*REQUIRED WORK*. Determine how many lines of the listing below contain the string "skCircle". Treat uppercase and lowercase as different, and reply with the number alone.
─── INPUT DATA ───
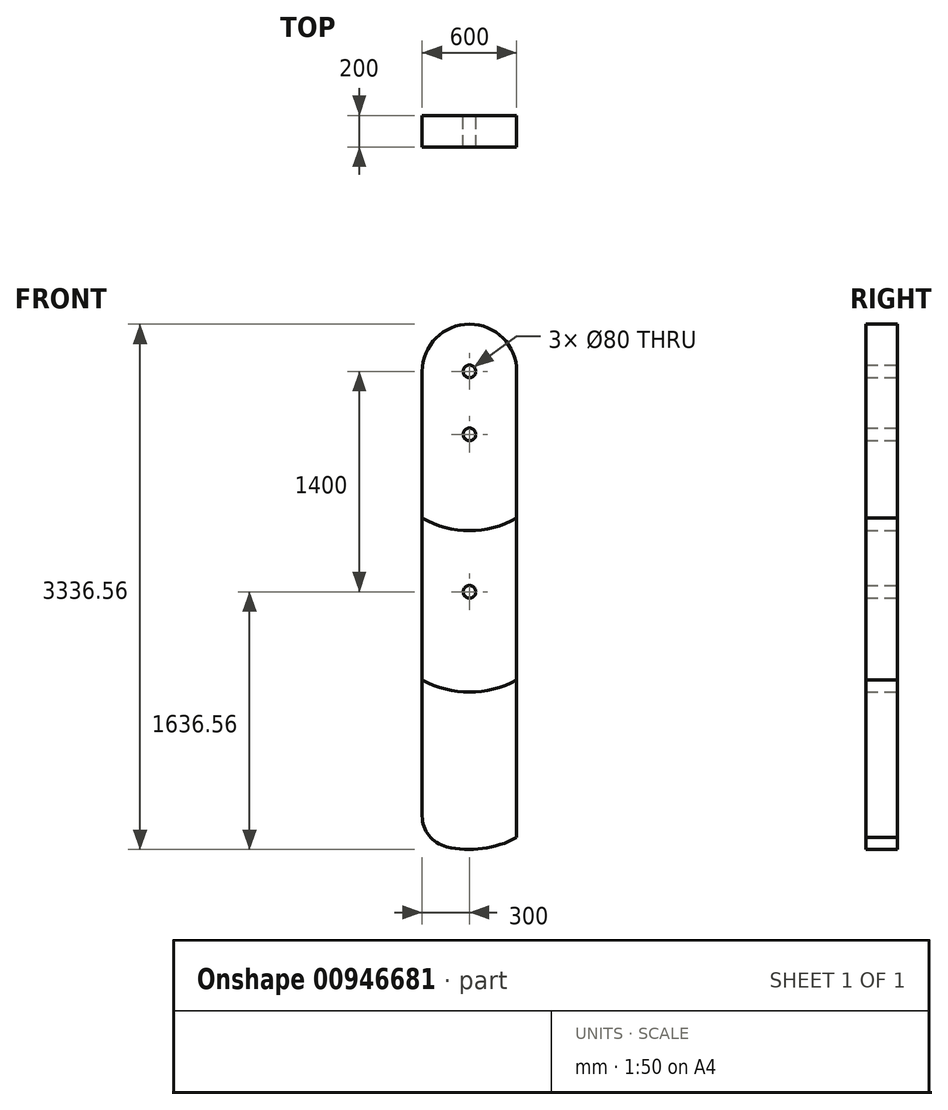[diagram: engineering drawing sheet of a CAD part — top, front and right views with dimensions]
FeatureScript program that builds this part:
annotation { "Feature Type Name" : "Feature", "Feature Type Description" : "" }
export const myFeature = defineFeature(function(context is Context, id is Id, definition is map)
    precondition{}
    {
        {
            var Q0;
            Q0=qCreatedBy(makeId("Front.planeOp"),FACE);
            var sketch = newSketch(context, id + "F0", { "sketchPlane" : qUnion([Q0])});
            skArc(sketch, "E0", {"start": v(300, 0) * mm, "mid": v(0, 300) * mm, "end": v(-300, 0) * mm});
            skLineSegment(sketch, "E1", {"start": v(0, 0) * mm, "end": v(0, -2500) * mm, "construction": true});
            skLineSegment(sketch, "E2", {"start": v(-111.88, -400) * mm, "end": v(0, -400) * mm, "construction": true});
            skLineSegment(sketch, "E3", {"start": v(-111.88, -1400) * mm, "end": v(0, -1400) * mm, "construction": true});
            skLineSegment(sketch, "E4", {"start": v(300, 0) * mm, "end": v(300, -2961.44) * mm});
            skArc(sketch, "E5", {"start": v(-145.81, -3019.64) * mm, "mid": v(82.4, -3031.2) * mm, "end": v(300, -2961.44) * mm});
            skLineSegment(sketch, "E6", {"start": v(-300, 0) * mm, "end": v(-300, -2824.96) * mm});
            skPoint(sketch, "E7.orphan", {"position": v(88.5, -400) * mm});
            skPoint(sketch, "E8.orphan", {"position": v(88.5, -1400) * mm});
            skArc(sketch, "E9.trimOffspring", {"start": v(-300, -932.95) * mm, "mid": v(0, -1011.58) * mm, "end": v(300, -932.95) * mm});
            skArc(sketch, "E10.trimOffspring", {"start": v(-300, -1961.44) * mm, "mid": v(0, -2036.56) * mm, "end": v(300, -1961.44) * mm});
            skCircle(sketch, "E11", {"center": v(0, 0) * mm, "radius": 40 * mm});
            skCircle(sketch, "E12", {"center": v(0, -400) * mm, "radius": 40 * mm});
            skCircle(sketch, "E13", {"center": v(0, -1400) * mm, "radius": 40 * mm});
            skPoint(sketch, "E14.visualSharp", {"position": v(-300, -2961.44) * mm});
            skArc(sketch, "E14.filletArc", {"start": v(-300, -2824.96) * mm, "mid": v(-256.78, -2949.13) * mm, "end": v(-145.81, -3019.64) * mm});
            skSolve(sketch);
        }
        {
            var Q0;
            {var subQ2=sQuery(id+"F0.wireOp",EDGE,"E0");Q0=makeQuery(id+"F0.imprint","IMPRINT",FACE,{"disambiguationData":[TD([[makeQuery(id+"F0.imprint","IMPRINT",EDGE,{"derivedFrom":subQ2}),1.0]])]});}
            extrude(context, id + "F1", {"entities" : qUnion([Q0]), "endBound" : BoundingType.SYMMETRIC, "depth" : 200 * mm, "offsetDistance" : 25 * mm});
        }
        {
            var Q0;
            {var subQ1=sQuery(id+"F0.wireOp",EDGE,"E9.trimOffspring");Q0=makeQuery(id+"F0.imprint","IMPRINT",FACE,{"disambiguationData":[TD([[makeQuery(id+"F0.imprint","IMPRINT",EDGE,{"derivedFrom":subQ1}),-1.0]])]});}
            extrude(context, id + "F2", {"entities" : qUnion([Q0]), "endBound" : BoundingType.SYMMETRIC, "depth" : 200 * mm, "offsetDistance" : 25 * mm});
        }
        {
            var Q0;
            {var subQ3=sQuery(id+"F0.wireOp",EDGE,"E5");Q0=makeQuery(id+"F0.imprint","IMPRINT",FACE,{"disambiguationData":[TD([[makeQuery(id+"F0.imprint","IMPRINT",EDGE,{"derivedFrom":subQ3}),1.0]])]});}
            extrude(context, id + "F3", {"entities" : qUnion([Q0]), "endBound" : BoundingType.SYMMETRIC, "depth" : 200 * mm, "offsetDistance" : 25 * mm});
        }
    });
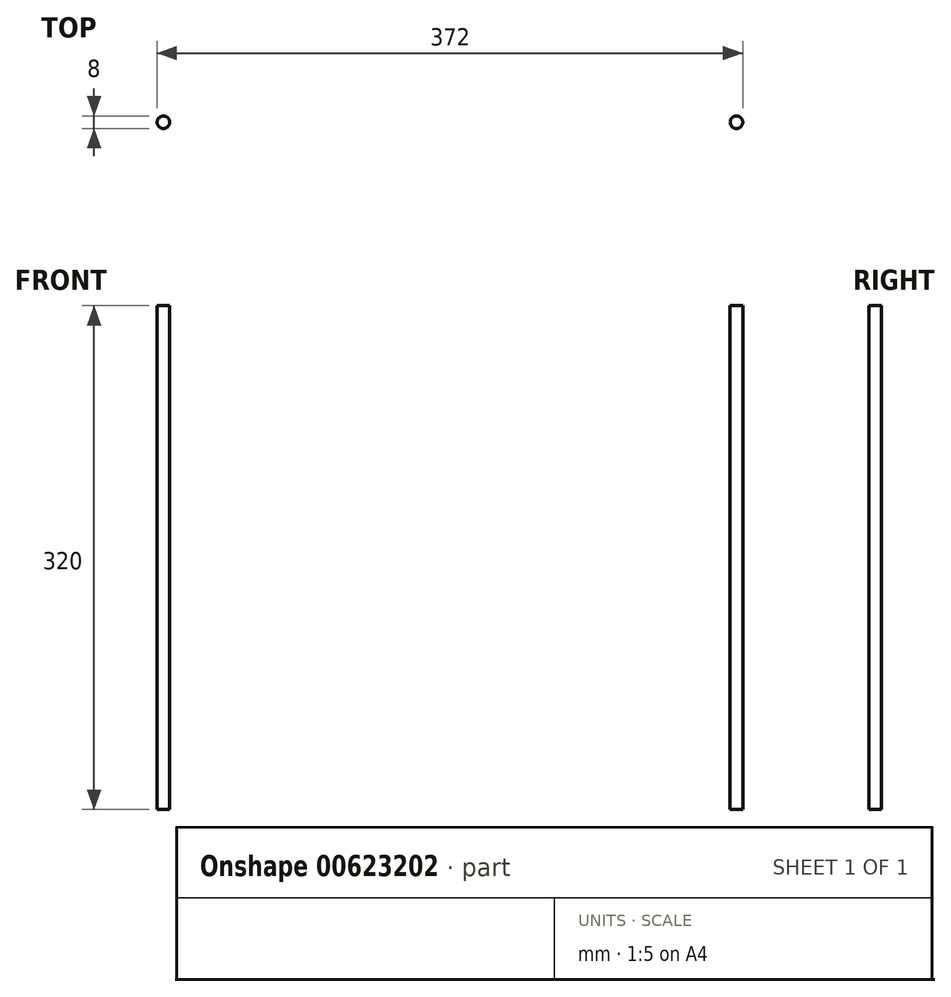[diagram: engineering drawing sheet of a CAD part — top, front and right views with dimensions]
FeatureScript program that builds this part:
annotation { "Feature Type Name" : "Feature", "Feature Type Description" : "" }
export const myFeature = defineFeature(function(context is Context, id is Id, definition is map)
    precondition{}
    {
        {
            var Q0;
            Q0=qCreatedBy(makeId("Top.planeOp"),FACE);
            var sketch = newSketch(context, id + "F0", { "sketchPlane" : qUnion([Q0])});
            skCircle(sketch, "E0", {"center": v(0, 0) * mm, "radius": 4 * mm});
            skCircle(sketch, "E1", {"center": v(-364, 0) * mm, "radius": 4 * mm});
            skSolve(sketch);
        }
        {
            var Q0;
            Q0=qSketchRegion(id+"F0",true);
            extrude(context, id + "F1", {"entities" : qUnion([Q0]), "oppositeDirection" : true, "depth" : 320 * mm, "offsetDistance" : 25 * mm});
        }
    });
───
*SOLVED EXERCISE*. 5